Flores Raras caiu na boca do povo muito antes de sua estreia. Quando ainda estava na fase de pré-produção, o longa teve muitas dificuldades para obter recursos. “O Brasil ainda é um país muito conservador”, resumiu o diretor Bruno Barreto durante uma conferência de imprensa no Festival de Gramado deste ano, onde o filme foi exibido. Segundo ele, a abordagem de um tema considerado tabu afugentou os patrocinadores. “Foi um trabalho muito difícil de ser produzido, pois é uma história que vai contra a corrente”, explicou. “O pessoal de marketing, que é quem decide os patrocínios para os filmes, não quer associar sua marca à homossexualidade”, completou. Para cobrir o orçamento de 13 milhões de reais, Barreto teve de tirar dinheiro do próprio bolso. Hoje, ele enfrenta problemas parecidos na captação de recursos para seu próximo projeto, a comédia “Crô”, inspirada no personagem de Marcelo Serrado na novela global “Fina Estampa”. Mais de um ano depois, Flores Raras saiu e estreou em 150 salas de cinema no primeiro final de semana. O resultado, apesar dos esforços, não é tão bom quanto poderia.
Este, muito provavelmente, seria o candidato brasileiro ao Oscar de Melhor Filme Estrangeiro caso fosse elegível. Como a maior parte do longa é falada em inglês, ele não poderá concorrer à indicação. Mas se dependesse da vontade do diretor, que já foi indicado em 1998 por “O Que é Isso, Companheiro?” - e chegou inclusive a comparar sua nova empreitada ao premiado O Segredo de Brokeback Mountain -, "Flores Raras" certamente receberia essa e outras indicações.

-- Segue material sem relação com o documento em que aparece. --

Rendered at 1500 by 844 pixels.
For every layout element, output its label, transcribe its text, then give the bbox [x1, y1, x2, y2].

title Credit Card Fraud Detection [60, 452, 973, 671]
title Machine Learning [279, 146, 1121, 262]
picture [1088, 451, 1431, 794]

Afinal de contas, trata-se de um filme feito nos moldes para conquistar a tão almejada vaga nos Academy Awards: narrativa quadrada e clássica, com ótimo trabalho de reconstrução de época, boas atuações e um tema polêmico.

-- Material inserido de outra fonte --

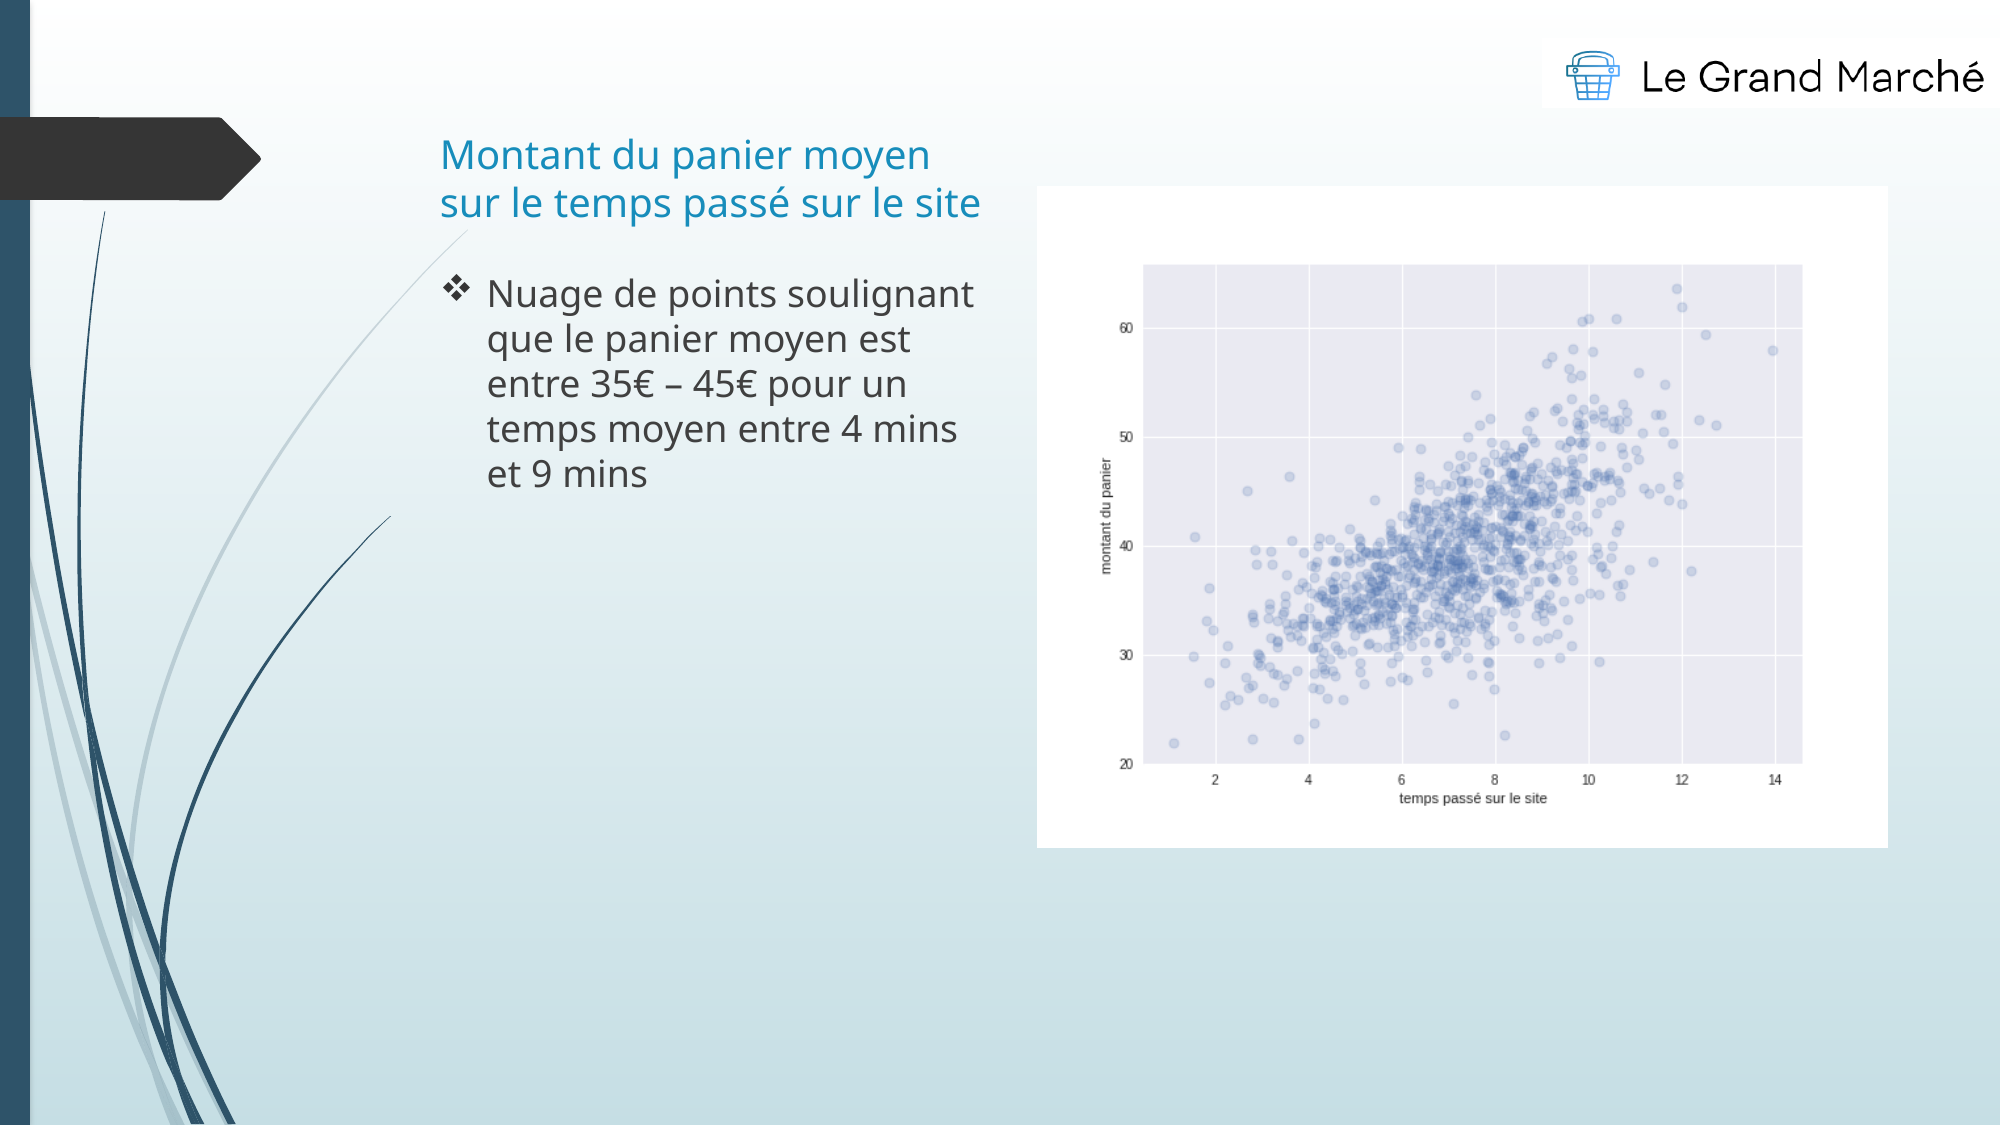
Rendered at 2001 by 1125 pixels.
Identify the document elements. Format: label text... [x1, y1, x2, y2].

title Montant du panier moyen sur le temps passé sur le site [424, 73, 1000, 234]
picture [1541, 38, 2000, 108]
list Nuage de points soulignant que le panier moyen est entre 35€ – 45€ pour un temps moyen entre 4 mins et 9 mins [424, 262, 1000, 962]
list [1036, 186, 1888, 849]
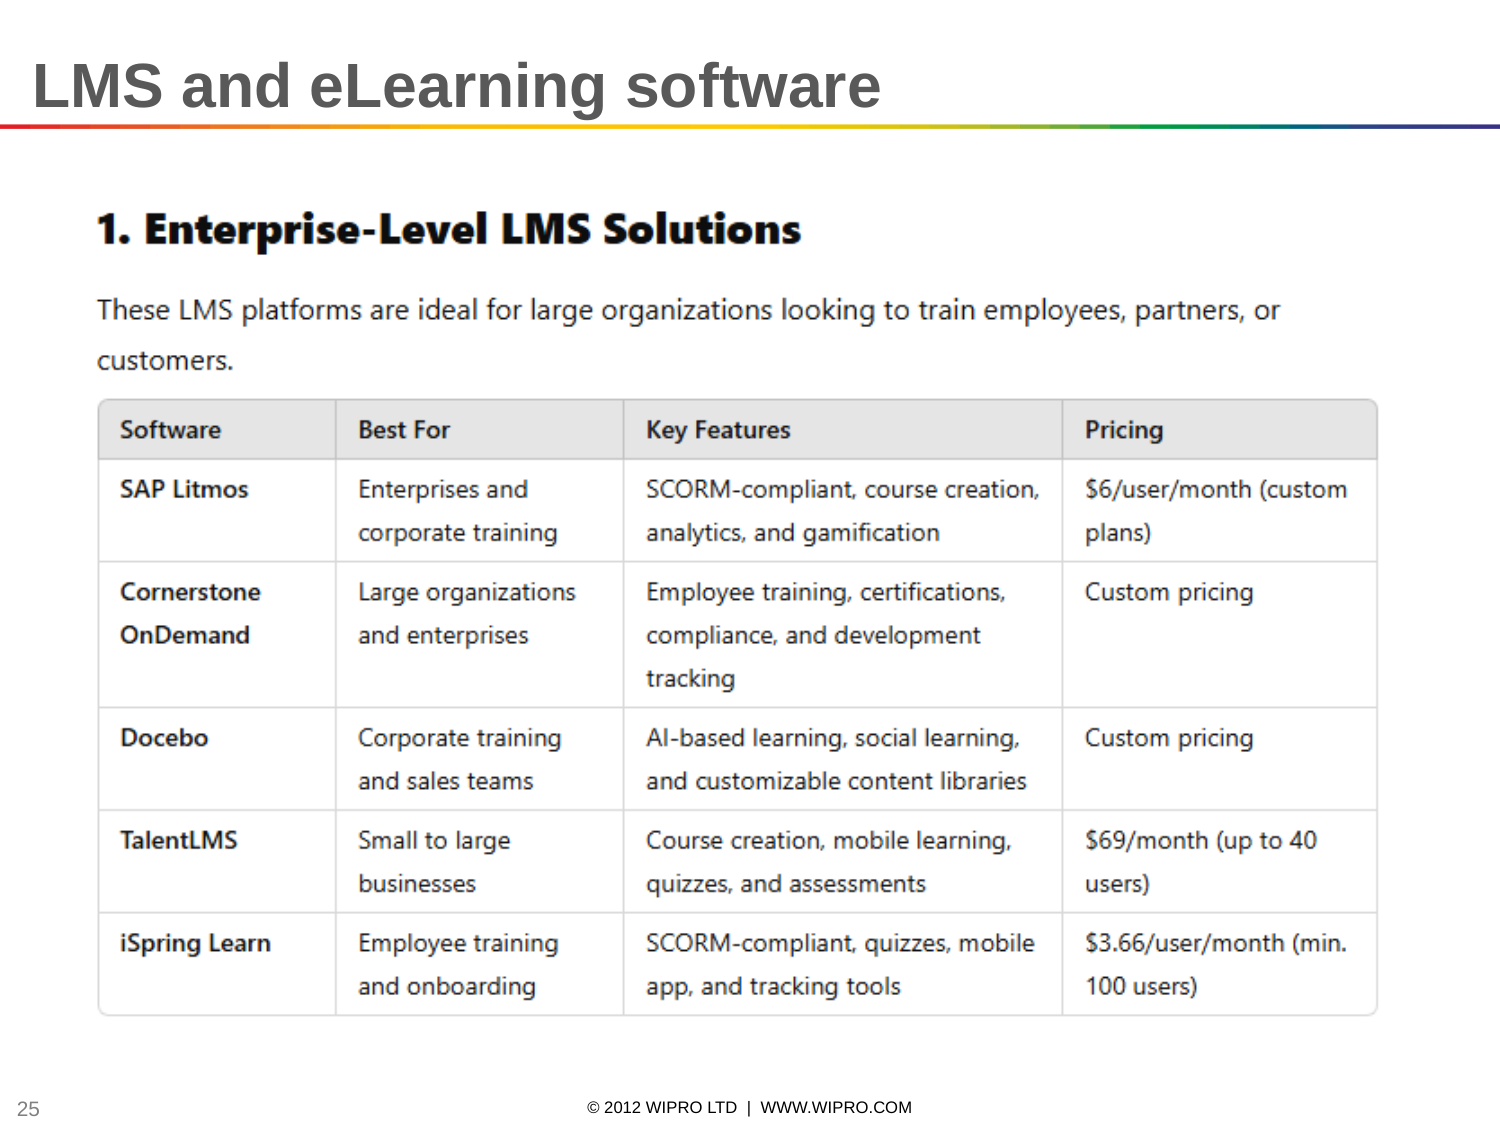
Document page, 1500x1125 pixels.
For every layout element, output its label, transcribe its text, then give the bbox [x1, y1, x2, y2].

list LMS and eLearning software [0, 0, 1500, 115]
picture [62, 174, 1401, 1031]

Acontece que “Flores Raras” é quadrado até demais. Sua primeira parte é apressada e o relacionamento entre a arquiteta brasileira Lota de Macedo Soares e a poetisa americana Elizabeth Bishop começa de forma abrupta e artificial. Barreto não dá espaço para que a história das duas se desenvolva naturalmente e, num piscar de olhos, elas estão apaixonadas e Lota empenhada na construção de um estúdio para a nova amante – na casa que, aliás, ela dividia com outra mulher até um dia antes. Já a segunda parte, que não fede nem cheira, pelo menos dá espaço para as atrizes brilharem, o que acaba sendo positivo para um filme que não sai da mesmice. A australiana Miranda Otto (O Voo da Fênix) transita muito bem entre o jeito recluso e tímido de Bishop e suas crises de alcoolismo. Glória Pires (com um “quê” de Helena/Cláudio de Se Eu Fosse Você), apesar do inglês esquisito, encarnou perfeitamente os trejeitos da arquiteta que idealizou o Aterro do Flamengo e que apoiou o golpe militar de 1964. Não há dúvida de que elas são o que o filme tem de melhor. Na verdade, Barreto e seus produtores estão tão cientes disso que já sinalizaram campanha para as atrizes na corrida do Oscar. Por isso, o marketing do filme fora do Brasil está cada vez maior e até nome em inglês já tem: “Reaching for the Moon”. Já foi exibido no Festival de Berlim e deverá estrear nos Estados Unidos entre outubro e novembro.
“Flores Raras” é um conjunto de bons elementos que, somados, resultam num trabalho apenas ok. Falta tempero e falta, principalmente, coragem ao diretor Bruno Barreto para inovar. A história de amor entre esses dois ícones da literatura e da arquitetura mundiais merecia um filme mais ousado.